Een dame uit een appartement aan de overkant van de Rua Dr. Gentil Martins, die op ons kleine zijhek uitkeek, kwam naar ons toe. Ze zei dat ze de avond tevoren een auto had zien rijden op de Rocha Negra, het zwarte, vulkanische klif dat het dorp domineert. Er loopt een spoor naar de Rocha Negra, maar niemand kan zich herinneren er ooit zo laat op de dag een voertuig te hebben zien rijden, laat staan ’s nachts. Dat riep onmiddellijk beelden op van Madeleine die ergens van dat overhangende klif werd gegooid. Ik wilde het aan een van de politieagenten vertellen die een beetje Engels spraken. Hij was heel afwijzend. Het was vast een van de GNR-mensen geweest die het gebied controleerden, zei hij.

De sms’jes en telefoontjes bleven komen. Inmiddels verspreidde onze vriend Jon Corner, creatief directeur van een mediaproductiebedrijf in Liverpool, foto’s en videomateriaal van Madeleine onder de politie, Interpol, en nieuwsredacties van tv-zenders en kranten. Dit kwam overeen met het standaardadvies van het National Center for Missing and Ex-ploited Children in de Verenigde Staten, dat ervoor pleit om zo snel mogelijk een foto van een vermist kind te publiceren. Een collega van de huisartsenpraktijk in Melton Mowbray stelde voor een privédetective in de arm te nemen en bood aan om die mogelijkheid te onderzoeken. Ik moest er een beetje om lachen. Toen dacht ik aan privédetectives - als ik al aan ze dacht - als eenzame excentriekelingen zoals Jim Rockford in The Rockford Files. En in dat stadium wist ik eerlijk gezegd niet wat we nodig hadden, hoewel dat naar mijn gevoel absoluut meer was dan wat we hadden. Als ik toen had geweten wat ik nu weet, had ik haar raad misschien niet in de wind geslagen.

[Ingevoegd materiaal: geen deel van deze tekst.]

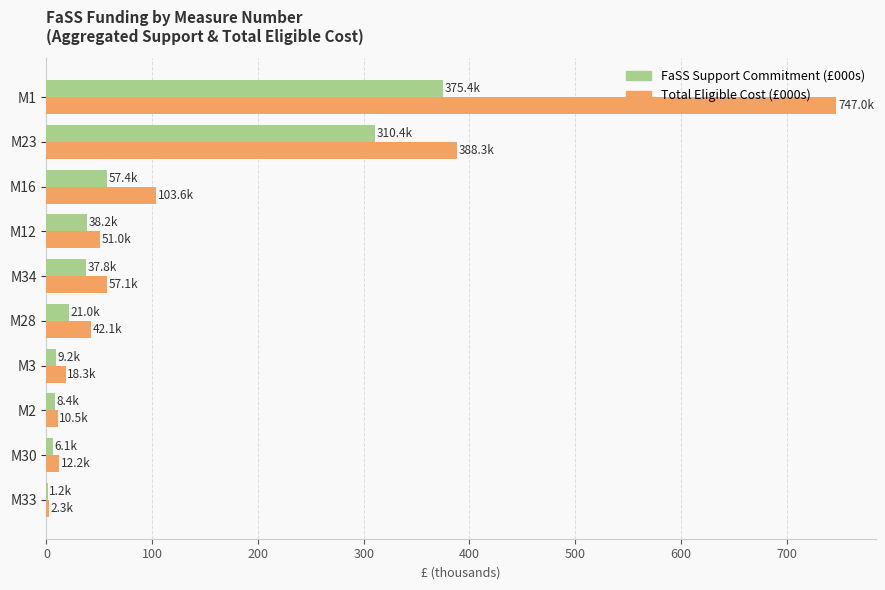

What is the total value across all series at M12?

89.2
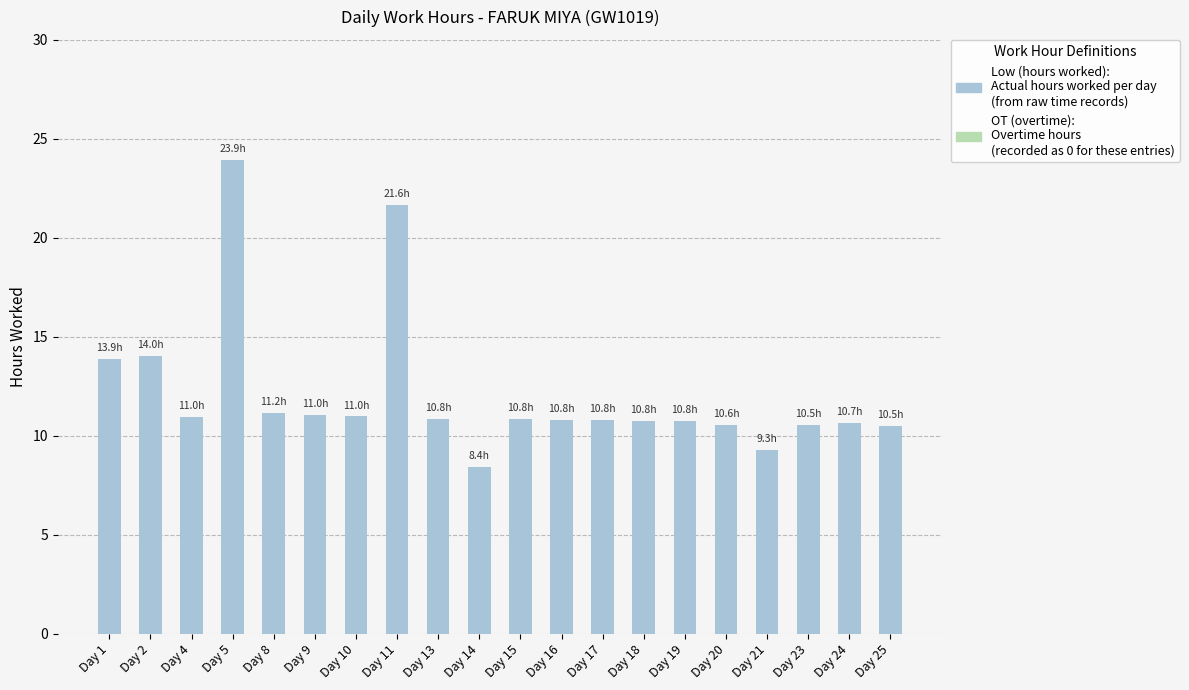

What is the change in value from Day 5 to Day 14?

-15.5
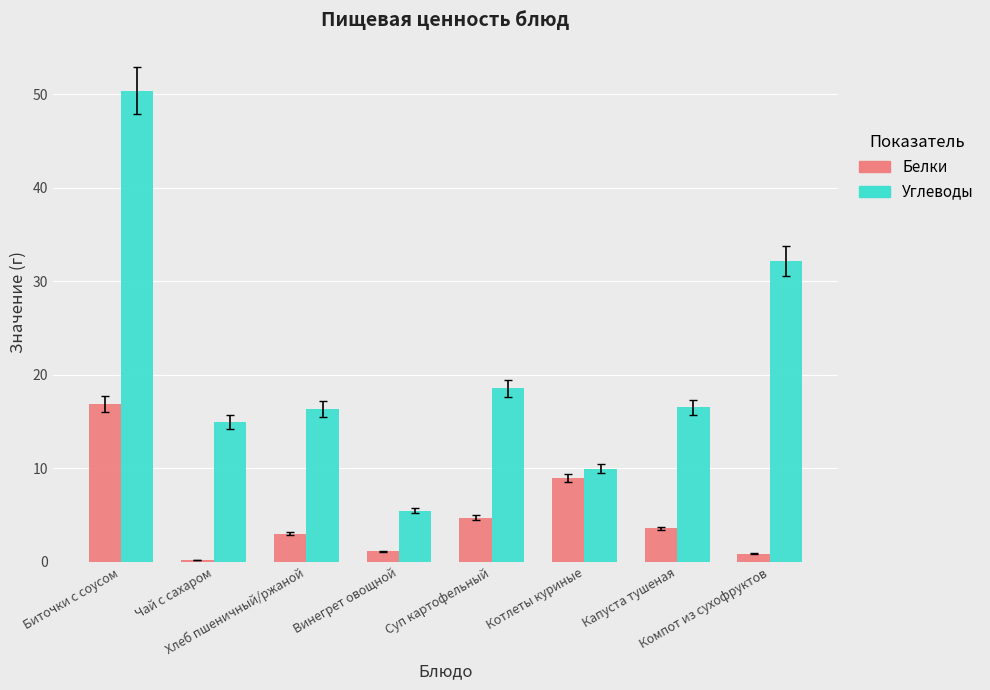

What is the value of the Углеводы bar at the 7th from the left?

16.5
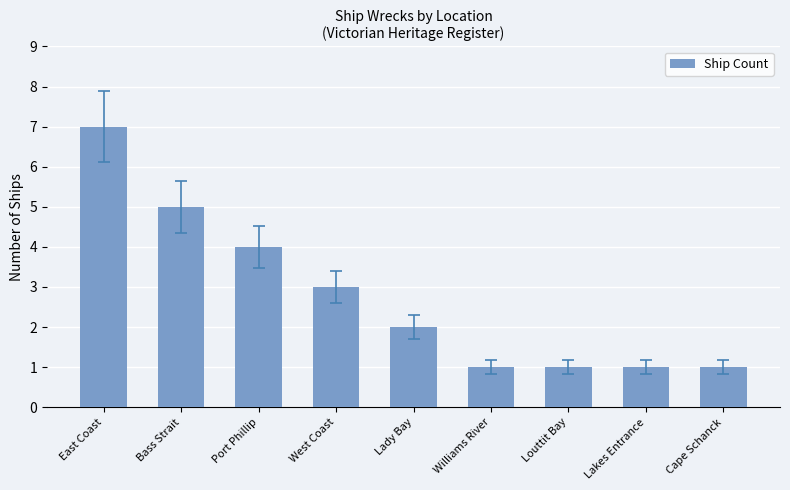

True or false: the data shows 1 at Williams River.

True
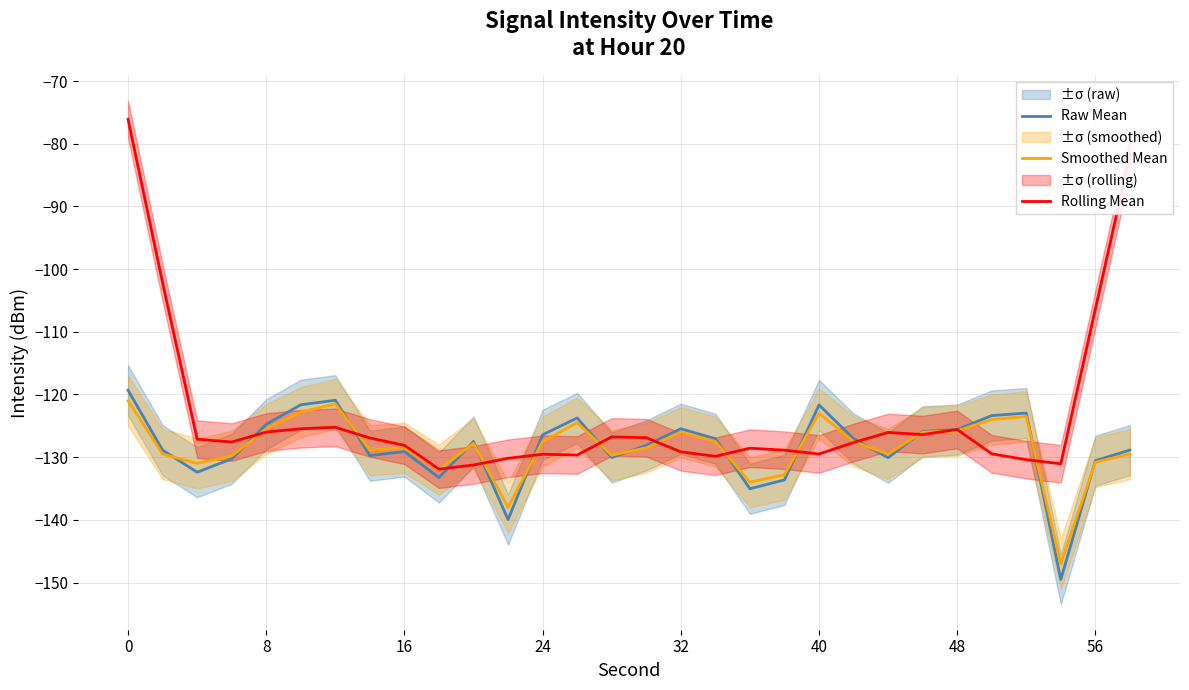

Is it true that Raw Mean equals -126.4 at 24?

True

Die vrijdag arriveerde er een forensisch team uit Lissabon. We weten niet precies wanneer, omdat we uit appartement 5A verhuisd waren, maar waarschijnlijk was het ergens in de ochtend. Het enige wat we van hen zagen waren tv-beelden van een vrouw in vrijetijdskleding die de buitenkant van de luiken van de kinderkamer op vingerafdrukken onderzocht. Haar schouderlange haar hing los en van sommige beelden herinner ik me dat ze ook geen handschoenen droeg.

Ik had in geen zesentwintig uur geslapen en begon me behoorlijk uitgeput te voelen, maar mijn hoofd tolde van de afgrijselijke beelden. Een Britse vrouw van middelbare leeftijd dook plotseling naast me op en stelde zich voor. Ze kondigde aan dat ze sociaal werkster of van de kinderbescherming was, of dat althans was geweest, en ze wilde me per se haar officiële papieren laten zien, met inbegrip van, geloof ik, haar certificaat van het Criminal Records Bureau. Ze vroeg me op een laag muurtje te gaan zitten, plofte zelf naast me neer en zei tegen me dat ik precies moest vertellen hoe alles zich de vorige avond had afgespeeld. Ze was behoorlijk opdringerig en door haar manier van doen, zelfs haar aanwezigheid, voelde ik me ongemakkelijk en ik werd er nog ongeruster van.

David stond in de buurt. Bezorgd nam hij me apart en wees me erop dat we deze vrouw niet kenden en niet wisten wat ze hier deed. Hij verzekerde me dat ik niet met haar hoefde te praten als ik dat niet wilde. En dat wilde ik niet. Wie ze ook was en wat haar kwalificaties ook waren, het was een ongepaste inbreuk. En er was iets, iets aan haar, wat gewoon niet goed voelde. Ik was blij dat ik me van haar had bevrijd. In de komende dagen en maanden zou ze nog een paar keer opduiken en ik weet nog steeds niet precies wie ze is of wat ze probeerde te bereiken.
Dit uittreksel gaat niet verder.